La Maison Nucingen
Nucingen Haus
France, 2007
De Raul Ruiz
Scénario : Raul Ruiz
Avec : Jean-Marc Barr, Laure De Clermont-Tonnerre, Elsa Zylberstein
Musique : Jorge Arriagada
Durée : 1h30
Sortie : 03/06/2009
Un couple gagne une maison en jouant aux cartes. La maison est déjà habitée... par un fantôme...
LA MAISON BRÛLE, REGARDEZ AILLEURS
"Le voyage n’a pas été trop pénible?" Telle est l’adresse au spectateur qui referme La Maison Nucingen, en voix-off sur le générique final. Et c’est à peu près tout ce qui permet de tenir le coup: Raul Ruiz a, de toute évidence, conscience de l’étendue de la catastrophe, et, régulièrement, semble tantôt s’en amuser (mieux vaut en rire…), tantôt s’en excuser. Dès l’ouverture, la chose est dite: un couple dîne au restaurant et est privé de sa conversation par les voix de convives hors champ, qui, à leur place, prennent le pli de raconter leur histoire, quitte à mentir, déformer, divaguer.
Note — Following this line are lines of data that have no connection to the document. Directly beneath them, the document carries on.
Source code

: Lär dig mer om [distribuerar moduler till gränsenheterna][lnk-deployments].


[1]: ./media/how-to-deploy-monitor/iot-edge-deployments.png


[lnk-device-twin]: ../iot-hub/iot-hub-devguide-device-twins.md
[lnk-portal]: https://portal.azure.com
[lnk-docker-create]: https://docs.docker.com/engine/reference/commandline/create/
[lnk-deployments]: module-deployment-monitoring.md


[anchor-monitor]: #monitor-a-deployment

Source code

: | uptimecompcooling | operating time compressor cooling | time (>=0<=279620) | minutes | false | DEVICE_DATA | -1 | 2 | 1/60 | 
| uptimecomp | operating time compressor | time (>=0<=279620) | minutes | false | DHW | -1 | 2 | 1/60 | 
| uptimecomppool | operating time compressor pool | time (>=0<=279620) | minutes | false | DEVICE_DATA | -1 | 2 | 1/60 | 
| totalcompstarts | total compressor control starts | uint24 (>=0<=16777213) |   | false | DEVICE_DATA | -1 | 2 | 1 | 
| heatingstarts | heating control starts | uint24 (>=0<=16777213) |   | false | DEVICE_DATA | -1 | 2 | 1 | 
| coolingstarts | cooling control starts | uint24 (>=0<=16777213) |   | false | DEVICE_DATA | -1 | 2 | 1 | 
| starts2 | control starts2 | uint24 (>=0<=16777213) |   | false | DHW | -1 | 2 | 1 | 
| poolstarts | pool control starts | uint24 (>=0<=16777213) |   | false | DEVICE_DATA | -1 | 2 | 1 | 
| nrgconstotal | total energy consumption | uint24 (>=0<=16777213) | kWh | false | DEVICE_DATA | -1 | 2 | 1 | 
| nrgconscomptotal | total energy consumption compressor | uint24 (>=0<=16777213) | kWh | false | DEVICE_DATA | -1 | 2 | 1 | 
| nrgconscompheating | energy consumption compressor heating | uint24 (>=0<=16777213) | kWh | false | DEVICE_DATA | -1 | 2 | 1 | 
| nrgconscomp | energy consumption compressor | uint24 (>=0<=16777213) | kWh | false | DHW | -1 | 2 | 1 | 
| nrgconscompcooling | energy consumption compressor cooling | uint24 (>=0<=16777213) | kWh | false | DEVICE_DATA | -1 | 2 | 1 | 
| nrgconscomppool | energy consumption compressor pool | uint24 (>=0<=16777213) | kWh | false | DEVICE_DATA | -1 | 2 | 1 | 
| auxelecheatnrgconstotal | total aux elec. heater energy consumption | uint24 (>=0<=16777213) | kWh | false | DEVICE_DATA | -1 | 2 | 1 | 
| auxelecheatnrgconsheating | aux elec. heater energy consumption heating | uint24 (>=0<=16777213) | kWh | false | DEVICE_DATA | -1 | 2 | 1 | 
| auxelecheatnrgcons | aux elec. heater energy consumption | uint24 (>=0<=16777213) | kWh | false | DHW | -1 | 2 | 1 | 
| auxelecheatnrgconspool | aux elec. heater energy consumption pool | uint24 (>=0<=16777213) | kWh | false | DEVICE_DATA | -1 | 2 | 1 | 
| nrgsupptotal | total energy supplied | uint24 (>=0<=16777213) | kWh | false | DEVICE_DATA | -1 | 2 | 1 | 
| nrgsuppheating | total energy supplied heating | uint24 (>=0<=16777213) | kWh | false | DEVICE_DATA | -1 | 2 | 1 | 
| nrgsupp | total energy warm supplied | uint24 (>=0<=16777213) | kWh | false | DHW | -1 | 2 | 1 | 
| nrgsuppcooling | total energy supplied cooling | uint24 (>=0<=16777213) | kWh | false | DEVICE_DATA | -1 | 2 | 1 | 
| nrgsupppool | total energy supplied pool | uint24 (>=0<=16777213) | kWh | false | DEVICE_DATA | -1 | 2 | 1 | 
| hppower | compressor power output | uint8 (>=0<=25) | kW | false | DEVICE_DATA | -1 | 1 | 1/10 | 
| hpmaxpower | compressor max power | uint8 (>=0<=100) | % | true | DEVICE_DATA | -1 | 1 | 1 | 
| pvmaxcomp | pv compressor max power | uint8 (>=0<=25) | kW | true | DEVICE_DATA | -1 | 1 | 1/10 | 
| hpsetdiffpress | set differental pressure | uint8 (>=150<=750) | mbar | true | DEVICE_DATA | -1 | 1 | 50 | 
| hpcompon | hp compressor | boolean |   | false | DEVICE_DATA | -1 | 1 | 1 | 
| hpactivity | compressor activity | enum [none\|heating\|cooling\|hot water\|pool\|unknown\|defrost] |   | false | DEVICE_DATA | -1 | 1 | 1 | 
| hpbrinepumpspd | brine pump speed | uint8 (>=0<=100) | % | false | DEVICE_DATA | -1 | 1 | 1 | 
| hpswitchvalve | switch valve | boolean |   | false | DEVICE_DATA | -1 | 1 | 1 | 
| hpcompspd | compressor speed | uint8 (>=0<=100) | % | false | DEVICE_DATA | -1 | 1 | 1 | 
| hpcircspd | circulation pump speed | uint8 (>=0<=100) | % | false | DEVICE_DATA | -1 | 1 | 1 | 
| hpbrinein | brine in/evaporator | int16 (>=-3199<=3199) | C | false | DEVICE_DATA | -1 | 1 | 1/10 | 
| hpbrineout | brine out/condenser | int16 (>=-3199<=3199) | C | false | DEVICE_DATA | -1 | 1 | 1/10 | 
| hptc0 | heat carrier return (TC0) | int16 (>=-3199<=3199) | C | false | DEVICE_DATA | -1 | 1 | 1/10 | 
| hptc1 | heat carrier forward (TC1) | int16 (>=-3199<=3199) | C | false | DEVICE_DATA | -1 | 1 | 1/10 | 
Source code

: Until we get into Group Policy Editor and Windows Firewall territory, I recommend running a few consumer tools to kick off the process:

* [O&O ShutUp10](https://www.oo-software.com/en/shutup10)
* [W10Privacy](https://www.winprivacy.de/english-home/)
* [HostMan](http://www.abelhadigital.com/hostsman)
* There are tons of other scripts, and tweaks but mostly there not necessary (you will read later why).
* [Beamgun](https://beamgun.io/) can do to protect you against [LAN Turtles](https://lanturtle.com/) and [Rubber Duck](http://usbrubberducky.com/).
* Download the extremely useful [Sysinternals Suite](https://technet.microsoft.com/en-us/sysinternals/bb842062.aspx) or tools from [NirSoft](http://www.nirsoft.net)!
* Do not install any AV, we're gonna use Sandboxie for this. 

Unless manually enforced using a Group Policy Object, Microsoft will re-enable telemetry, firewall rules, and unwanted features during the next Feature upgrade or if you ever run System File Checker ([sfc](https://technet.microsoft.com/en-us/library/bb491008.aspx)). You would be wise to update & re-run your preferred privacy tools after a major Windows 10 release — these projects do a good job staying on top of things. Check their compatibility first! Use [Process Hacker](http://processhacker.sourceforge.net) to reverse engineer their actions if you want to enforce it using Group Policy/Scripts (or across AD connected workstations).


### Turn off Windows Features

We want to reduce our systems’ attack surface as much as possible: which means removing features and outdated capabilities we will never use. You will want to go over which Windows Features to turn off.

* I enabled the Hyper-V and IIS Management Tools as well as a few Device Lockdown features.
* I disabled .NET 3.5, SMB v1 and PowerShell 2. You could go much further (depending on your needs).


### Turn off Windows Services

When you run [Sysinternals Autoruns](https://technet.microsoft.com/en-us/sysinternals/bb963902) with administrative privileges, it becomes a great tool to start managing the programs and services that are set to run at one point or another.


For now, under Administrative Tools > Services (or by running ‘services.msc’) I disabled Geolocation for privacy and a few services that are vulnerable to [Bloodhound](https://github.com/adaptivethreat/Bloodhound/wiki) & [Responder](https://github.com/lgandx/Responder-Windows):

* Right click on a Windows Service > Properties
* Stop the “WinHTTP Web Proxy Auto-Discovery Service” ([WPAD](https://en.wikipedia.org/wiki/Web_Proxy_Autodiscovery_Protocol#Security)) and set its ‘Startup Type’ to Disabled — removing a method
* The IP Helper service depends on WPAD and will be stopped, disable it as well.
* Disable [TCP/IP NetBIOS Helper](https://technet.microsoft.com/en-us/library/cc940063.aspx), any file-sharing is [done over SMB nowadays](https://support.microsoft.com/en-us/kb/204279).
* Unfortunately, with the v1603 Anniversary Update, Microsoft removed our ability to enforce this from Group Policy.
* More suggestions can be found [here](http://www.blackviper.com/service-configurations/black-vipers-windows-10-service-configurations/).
La photographie est métallique à couper au couteau, la production clairement défaillante, l’absence de décor planquée par un rideau, le cadre immobile, comme coincé, les gestes étriqués, la table minuscule et… bancale! Si l’on ne reconnaissait pas Jean-Marc Barr, l’on pourrait alors jurer être face à un film amateur, tourné les week-ends avec les moyens du bord. Il faudra s’accrocher pour rester dans la salle (bientôt un personnage ronfle au milieu des conversations, et l’on nous crie "Va-t-en!", et l’on semble nous exhorter à fuir) et comprendre ce que ces plans de restaurant contiennent d’aveu.
C’est qu’il n’y a rien à voir dans les murs de La Maison Nucingen, où l’on se perd au fil de longs va-et-vient en travellings glissés, où malgré l’entassement de signes, d’objets, de bric et de broc, l’espace reste désespérément vide, à l’image des grands aplats saturés de blanc qui grignotent une image numérique inégalement maîtrisée. Car c’est là le drame du film: contrairement au récent L’Idiot de Pierre Léon, auquel on a plusieurs raisons de songer (pauvreté matérielle plus grande encore, même souci du littéraire, même inégalité flagrante dans la direction d’acteurs, etc.), La Maison Nucingen ne parvient jamais à transcender ses limitations techniques criantes. Là où le noir et blanc blême de L’Idiot se faisait progressivement oublier, par la force de la mise en scène et particulièrement du montage, les carences énormes de production (mixage indigne, choix de montage souvent douloureux, hideux fish-eye, j’en passe) submergent La Maison Nucingen, comme scarifiant l’écran ; là où le récitatif pénible de Jean Denyzot, qui gâchait littéralement le premier tiers du film de Pierre Léon, était ensuite balayé par l’énergie dévastatrice du jeu de Jeanne Balibar, l’effrayant surjeu d’Elsa Zylberstein et pire encore de Laure De Clermont-Tonnerre plongent dans un embarras que la sobriété de Jean-Marc Barr ne parvient pas à compenser seule.
Là encore, Ruiz ne paraît pas dupe : en La Maison Nucingen, on se prend les pieds dans le tapis, on vire du blanc au rouge à l’envi d’un étalonnage approximatif, on donne des coup d’os à la caméra, on joue de la musique sans se soucier de rien caler entre les gestes et le son, on en vient même à promettre (promesse hélas déçue) que Laure De Clermont-Tonnerre n’ouvrira plus la bouche de la journée, comme pour soulager le spectateur de sa peine… Ainsi, au moins, apaisé par cette attention, en sort-on sans rancune.